AN APPLICATION is to be made to the High Court seeking a judicial review of the decision to grant a licence to Fingal County Council for a landfill site at Nevitt near Lusk in north Co Dublin.
Gemma Larkin of Walshtown, Lusk, Co Dublin, a member of the Nevitt Lusk Action Group (NLAG), is seeking a review of the decision by the Environmental Protection Agency (EPA) in May this year to grant a licence for the landfill site.
The 300,000-tonne capacity landfill site, in which an estimated one-sixth of the State’s waste is to be dumped, is subject to more than 250 conditions relating to environment management operation, control and monitoring.
It was one of the most contested developments in Irish planning history, and the EPA held two public hearings about the site. The action group has already referred the agency’s decision to the European Commission and the European Petitions committee.

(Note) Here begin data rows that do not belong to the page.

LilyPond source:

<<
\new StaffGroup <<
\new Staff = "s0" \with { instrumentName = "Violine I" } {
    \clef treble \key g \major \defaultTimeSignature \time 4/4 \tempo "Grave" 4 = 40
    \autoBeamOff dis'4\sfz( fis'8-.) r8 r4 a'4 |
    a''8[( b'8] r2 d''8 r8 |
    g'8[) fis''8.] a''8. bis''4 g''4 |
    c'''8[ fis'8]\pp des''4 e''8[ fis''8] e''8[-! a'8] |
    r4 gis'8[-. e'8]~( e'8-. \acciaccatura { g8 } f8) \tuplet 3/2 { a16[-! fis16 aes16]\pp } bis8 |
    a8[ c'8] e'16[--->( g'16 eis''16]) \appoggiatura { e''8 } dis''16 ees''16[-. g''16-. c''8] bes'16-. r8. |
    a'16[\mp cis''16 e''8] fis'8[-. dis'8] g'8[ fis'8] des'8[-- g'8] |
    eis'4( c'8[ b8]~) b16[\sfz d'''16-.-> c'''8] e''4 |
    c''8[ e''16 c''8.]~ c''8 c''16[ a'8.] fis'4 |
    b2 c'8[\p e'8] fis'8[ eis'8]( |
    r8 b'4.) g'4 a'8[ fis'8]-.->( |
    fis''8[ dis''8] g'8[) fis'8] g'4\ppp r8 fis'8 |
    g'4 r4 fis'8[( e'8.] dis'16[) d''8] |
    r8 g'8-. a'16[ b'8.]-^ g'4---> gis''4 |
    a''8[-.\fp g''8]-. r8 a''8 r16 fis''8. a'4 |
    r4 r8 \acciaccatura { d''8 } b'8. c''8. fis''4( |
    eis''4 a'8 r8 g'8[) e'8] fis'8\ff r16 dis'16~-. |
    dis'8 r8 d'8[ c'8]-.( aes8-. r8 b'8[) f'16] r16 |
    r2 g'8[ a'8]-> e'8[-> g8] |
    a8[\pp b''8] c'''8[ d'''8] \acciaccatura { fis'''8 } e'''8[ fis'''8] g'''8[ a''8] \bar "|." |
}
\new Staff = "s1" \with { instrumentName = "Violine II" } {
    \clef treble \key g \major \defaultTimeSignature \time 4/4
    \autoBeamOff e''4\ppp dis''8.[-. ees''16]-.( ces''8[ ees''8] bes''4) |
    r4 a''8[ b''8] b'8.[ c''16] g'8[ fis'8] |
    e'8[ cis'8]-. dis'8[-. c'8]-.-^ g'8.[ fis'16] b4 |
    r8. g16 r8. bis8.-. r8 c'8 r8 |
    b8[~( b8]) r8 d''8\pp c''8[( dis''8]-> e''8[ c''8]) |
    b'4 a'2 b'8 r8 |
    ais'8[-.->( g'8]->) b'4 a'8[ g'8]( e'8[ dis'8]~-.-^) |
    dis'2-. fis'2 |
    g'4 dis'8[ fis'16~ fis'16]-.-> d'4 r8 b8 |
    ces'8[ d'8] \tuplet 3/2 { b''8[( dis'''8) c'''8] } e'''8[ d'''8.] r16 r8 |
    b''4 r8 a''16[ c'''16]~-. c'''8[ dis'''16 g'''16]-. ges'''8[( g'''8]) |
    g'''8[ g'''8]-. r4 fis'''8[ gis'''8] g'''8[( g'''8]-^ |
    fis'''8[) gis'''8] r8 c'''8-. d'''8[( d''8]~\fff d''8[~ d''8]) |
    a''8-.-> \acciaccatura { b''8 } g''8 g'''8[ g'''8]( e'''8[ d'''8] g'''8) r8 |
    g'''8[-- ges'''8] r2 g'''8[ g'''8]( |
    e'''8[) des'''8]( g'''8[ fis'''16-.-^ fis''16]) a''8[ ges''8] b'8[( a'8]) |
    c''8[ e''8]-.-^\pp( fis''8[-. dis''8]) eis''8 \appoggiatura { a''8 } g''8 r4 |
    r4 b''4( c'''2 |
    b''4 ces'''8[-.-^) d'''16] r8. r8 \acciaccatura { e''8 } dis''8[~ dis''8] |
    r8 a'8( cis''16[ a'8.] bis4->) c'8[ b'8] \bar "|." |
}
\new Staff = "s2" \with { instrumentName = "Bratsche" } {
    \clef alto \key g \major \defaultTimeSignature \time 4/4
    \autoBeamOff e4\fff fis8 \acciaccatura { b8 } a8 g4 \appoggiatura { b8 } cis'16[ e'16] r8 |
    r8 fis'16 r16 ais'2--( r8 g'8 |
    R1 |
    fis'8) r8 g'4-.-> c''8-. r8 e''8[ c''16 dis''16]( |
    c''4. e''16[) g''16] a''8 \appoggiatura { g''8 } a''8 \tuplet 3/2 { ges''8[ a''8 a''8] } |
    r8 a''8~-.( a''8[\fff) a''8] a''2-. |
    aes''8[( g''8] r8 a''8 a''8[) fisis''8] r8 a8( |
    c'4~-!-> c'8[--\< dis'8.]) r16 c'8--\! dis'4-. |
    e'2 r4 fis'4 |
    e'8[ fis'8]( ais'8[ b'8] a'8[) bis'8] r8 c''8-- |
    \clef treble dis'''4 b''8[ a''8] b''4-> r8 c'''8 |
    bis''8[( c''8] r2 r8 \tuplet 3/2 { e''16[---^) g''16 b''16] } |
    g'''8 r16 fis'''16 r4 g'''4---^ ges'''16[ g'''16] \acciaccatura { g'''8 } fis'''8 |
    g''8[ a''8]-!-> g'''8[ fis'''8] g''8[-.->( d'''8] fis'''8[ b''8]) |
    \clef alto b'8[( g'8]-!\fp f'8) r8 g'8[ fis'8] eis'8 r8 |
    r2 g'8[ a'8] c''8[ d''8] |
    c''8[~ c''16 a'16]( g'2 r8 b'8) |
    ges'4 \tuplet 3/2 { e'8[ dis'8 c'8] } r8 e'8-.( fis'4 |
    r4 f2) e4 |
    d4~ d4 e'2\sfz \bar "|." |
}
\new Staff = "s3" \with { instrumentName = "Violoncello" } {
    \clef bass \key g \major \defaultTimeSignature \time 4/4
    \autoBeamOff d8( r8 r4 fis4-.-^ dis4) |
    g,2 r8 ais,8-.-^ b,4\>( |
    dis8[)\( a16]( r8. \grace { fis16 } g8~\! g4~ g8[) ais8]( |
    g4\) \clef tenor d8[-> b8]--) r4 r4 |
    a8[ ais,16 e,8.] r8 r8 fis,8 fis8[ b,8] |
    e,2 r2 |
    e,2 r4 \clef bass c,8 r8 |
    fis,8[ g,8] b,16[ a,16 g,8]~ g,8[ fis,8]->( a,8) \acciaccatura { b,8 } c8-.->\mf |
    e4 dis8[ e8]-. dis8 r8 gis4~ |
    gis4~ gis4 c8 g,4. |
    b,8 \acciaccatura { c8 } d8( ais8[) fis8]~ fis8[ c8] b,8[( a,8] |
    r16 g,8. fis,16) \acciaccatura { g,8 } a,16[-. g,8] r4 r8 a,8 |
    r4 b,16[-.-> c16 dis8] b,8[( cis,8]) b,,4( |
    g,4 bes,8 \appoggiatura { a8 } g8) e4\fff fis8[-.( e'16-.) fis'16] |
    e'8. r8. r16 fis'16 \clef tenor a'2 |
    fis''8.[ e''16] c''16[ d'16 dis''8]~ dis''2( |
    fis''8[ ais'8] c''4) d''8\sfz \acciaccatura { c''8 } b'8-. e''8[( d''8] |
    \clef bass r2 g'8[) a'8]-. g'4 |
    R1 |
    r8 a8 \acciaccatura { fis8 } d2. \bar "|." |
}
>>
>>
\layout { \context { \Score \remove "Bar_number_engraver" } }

Papers are to be lodged today with the High Court, while the EPA, Fingal County Council and the Department of Environment, as notice parties to the case, have been informed of the application, being made on four grounds.
Ms Larkin said the licence granted contravenes the EU ground-water directive and would destroy ground-water in the area, a major horticulture location.
The applicant also says “bottom ash” – the residue after incineration from the Poolbeg incinerator complex at Ringsend – will be exported to Fingal. Ms Larkin claimed the original intention was to temporarily store bottom ash at Lusk and treat it to make it safe.
She claimed bottom ash from incineration has never been landfilled before and requires a strategic environmental assessment, but that there had been no investigations or examinations, and no review had been made of how it would be transported or what environmental effect that transportation would have.
Ms Larkin also claims the existing landfill site at Lusk is unauthorised and has not been properly remediated for use as landfill.
The applicant also alleges that the Aarhaus Convention, which obliges member states to allow citizens access to justice at reasonable cost, has not been implemented through legislation by the State. Ms Larkin said the convention allows concerned citizens to take legal action at reasonable cost, but such cases in Ireland can take years and cost millions.
Provision is being made to allow citizens to bring proceedings on issues of public interest where they would not face paying the State’s charges if they lost, but would still have to pay their own costs.